Association of Genetic Loci for Human Plasma Proteins with Response to Treatment in People with Rheumatoid Arthritis

We used locus-specific genotypic scores for human plasma proteins (pQTLs), gene expression (eQTLs), and gene methylation (mQTLs) to detect effects of these intermediate variables on response to Tumor Necrosis Factor inhibitors (TNFi) in over 3,000 people with Rheumatoid Arthritis (RA).  Change in erythrocyte sedimentation rate (ΔESR) and in Swollen 28-Joint Count (ΔSJC) were used to quantify TNFi response. Associations were adjusted for false discovery rate. Significant loci were further explored by Mendelian randomisation (MR) and colocalization analyses. One cis pQTL score on chromosome 10 for the ENTPD1 protein and five trans pQTL scores on chromosome 3 for the ARHGAP30, APOM, EHMT2, BGN, and FURIN proteins were associated with TNFi response. Validation using SWATH-MS protein expression data in 180 people confirmed that APOM expression was significantly associated with TNFi response. Signals on chromosome 3 occurred within butyrylcholinesterase (BCHE) locus. The eQTL and mQTL cis scores for the BCHE gene were associated with TNFi response (P < 0.05) and the genetic signals colocalized with the trans pQTLs suggesting common causal variants. MR analysis using two independent instruments for the butyrylcholinesterase enzyme indicated a positive causal effect on TNFi response (β = 0.13, P = 0.033).

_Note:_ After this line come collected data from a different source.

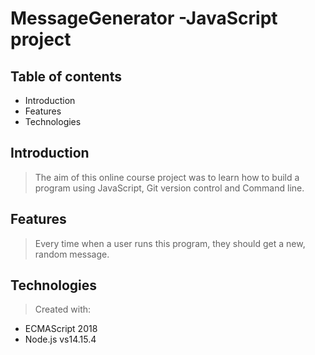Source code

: # MessageGenerator -JavaScript project
 
 ## Table of contents
 * Introduction
 * Features
 * Technologies 

 ## Introduction 
 > The aim of this online course project was to learn how to build a program using JavaScript, Git version control and Command line.

## Features
> Every time when a user runs this program, they should get a new, random message. 
 
 ## Technologies
> Created with:
* ECMAScript 2018
* Node.js vs14.15.4


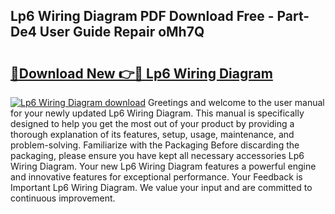## Lp6 Wiring Diagram PDF Download Free - Part-De4 User Guide Repair oMh7Q

# <h2><a href="http://dfttbjc.blite.top/?on=Lp6+Wiring+Diagram">🔗Download New 👉🔴 Lp6 Wiring Diagram</a></h2>

[![Lp6 Wiring Diagram download](https://i.imgur.com/lujVjoI.png)](http://dfttbjc.blite.top/?on=Lp6+Wiring+Diagram)
Greetings and welcome to the user manual for your newly updated Lp6 Wiring Diagram. This manual is specifically designed to help you get the most out of your product by providing a thorough explanation of its features, setup, usage, maintenance, and problem-solving. Familiarize with the Packaging Before discarding the packaging, please ensure you have kept all necessary accessories Lp6 Wiring Diagram. Your new Lp6 Wiring Diagram features a powerful engine and innovative features for exceptional performance. Your Feedback is Important Lp6 Wiring Diagram. We value your input and are committed to continuous improvement.
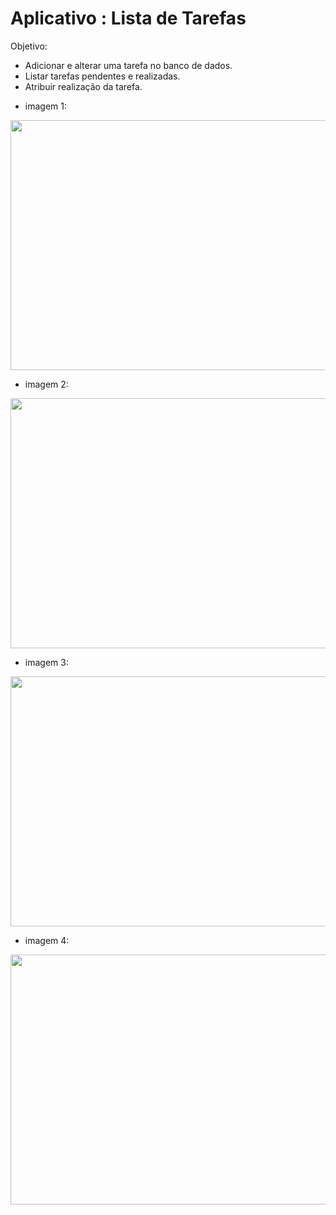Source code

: # Aplicativo : Lista de Tarefas

Objetivo:
* Adicionar e alterar uma tarefa no banco de dados.
* Listar tarefas pendentes e realizadas.
* Atribuir realização da tarefa.

- imagem 1:
<img src="https://uploaddeimagens.com.br/images/003/578/840/original/pendentes.png?1639070916" width="900px" height="400">

- imagem 2:
<img src="https://uploaddeimagens.com.br/images/003/578/845/original/addtarefa.png?1639070972" width="900px" height="400">

- imagem 3:
<img src="https://uploaddeimagens.com.br/images/003/578/849/original/atualizar.png?1639071008" width="900px" height="400">

- imagem 4:
<img src="https://uploaddeimagens.com.br/images/003/578/858/original/realizadas.png?1639071053" width="900px" height="400">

We have detected a strong genetic signal for TNFi response at the BCHE locus and provided evidence of a weak causal effect of the butyrylcholinesterase enzyme. BCHE has not been previously associated with TNFi response. The apparent pleiotropy in this locus, indicated by five trans pQTLs makes it difficult to identify the most likely causal pathway.